Document excerpt:
>>

- From: Phil Archer <phil.archer@icra.org>
- Date: Mon, 6 Dec 2004 15:58:34 -0000
- To: <public-quatro@w3.org>
Dear all,
Following Kal's latest work and my visit to Japan, here's the current
situation as I see it.
The key area for debate remains the application rules. Kal has produced a
very robust set of these including working code to back it up[1]. From what
I can see it does exactly what we have been working towards so far. Give it
an RDF instance to look at and a URI, back comes a suitable chunk of RDF/XML
with the relevant properties.
Eric Prud'hommeaux and I discussed using SPARQL to extract data. This seemed
promising and there are ways it could be used but having seen Kal's demo app
I'm not sure there's any distinct advantage in this, except that we'd be
using a standard method (not a small exception I'll grant).
Eric and I also discussed the problem of overrides and this, I think,
remains problematic.
Imagine our client has an RDF instance in cache. A request is made by the
user and the client looks in its RDF instances, essentially to see if it can
find a reason NOT to fetch the requested resource. So, to use one of Kal's
examples, we request http://example.com/page.html and, checking in Kal's
example2.rdf, we get back:
<rdf:RDF
xmlns:icra="http://www.icra.org/ratingsv03/rdfs/#"
xmlns:rdf="http://www.w3.org/1999/02/22-rdf-syntax-ns#"
xmlns:dc="http://purl.org/dc/elements/1.1/">
<rdf:Description rdf:about="http://www.example.com/page.html">
<icra:hasLabel rdf:node="A0">
<dc:copyright>(c) 2004 example.com enterprises</dc:copyright>
</rdf:Description>
<rdf:Description rdf:nodeID="A0">
<icra:cz>1</icra:cz>
<icra:nz>1</icra:nz>
<icra:lz>1</icra:lz>
<rdf:type rdf:resource="http://www.icra.org/ratingsv03/rdfs/#label" />
</rdf:Description>
</rdf:RDF>
So we know the ICRA label and the DC copyright before we even go there. This
is good as it's a real efficiency saving for filters. Now we fetch the page
and find that there's a link in it to
"http://www.example.com/anotherLabel.rdf#alcohol". Now we'll have a label
something like:
<rdf:RDF
xmlns:icra="http://www.icra.org/ratingsv03/rdfs/#"
xmlns:rdf="http://www.w3.org/1999/02/22-rdf-syntax-ns#">
<rdf:Description rdf:ID="alcohol">
<icra:cz>1</icra:cz>
<icra:nz>1</icra:nz>
<icra:lz>1</icra:lz>
<icra:oa>1</icra:oa>
<rdf:type rdf:resource="http://www.icra.org/ratingsv03/rdfs/#label" />
</rdf:Description>
</rdf:RDF>
We infer this to be "about" http://www.example.org/page.html. So now we have
2 descriptions of the same thing. But, there are differences. Are the
differences sufficient for us write some normative statement that says "use
the rdf:ID" contentLabel rather than rdf:nodeID or do we need something
else?
Perhaps the rule-generated label can add in a property of precedence thus:
[...]
<rdf:Description rdf:nodeID="A0">
<icra:cz>1</icra:cz>
<icra:nz>1</icra:nz>
<icra:lz>1</icra:lz>
<rdf:type rdf:resource="http://www.icra.org/ratingsv03/rdfs/#label" />
<label:precedence value="1000" />
</rdf:Description>
[...]
The directly accessed label has no such precedence value, i.e. it's "null"

<<

Exercise tasks:
1 – For the post, say whether each statement agrees with it: (a) Kal's application rules come with working code; (b) the writer found SPARQL clearly better than Kal's demo app; (c) the writer sees the problem of overrides as settled. Answer yes or no for each and quote the words from the post that decide it.
2 – Shorten the paragraph of the post that begins "Eric Prud'hommeaux and I discussed using SPARQL," keeping its main points.
Use only the post to complete this.

Recorded information:
>>

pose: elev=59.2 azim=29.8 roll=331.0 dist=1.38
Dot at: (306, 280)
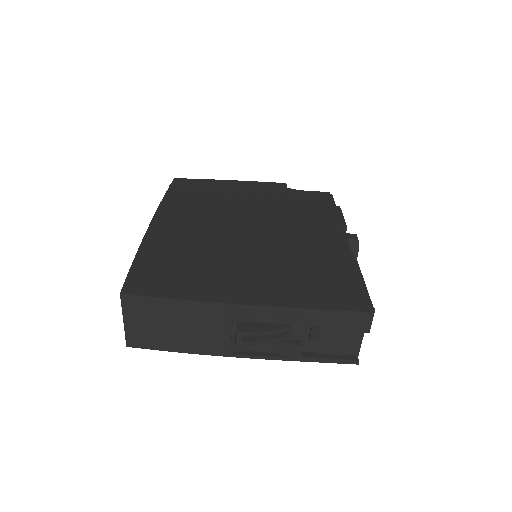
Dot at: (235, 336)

<<

Answers per task:
1 –
(a) Yes: "Kal has produced a very robust set of these including working code to back it up"
(b) No: "I'm not sure there's any distinct advantage in this, except that we'd be using a standard method"
(c) No: "this, I think, remains problematic"

2 – The writer and Eric Prud'hommeaux discussed using SPARQL to extract data, and it looked promising. After seeing Kal's demo app, the writer doubts it offers any distinct advantage. The one exception is that it is a standard method, which the writer grants is no small point.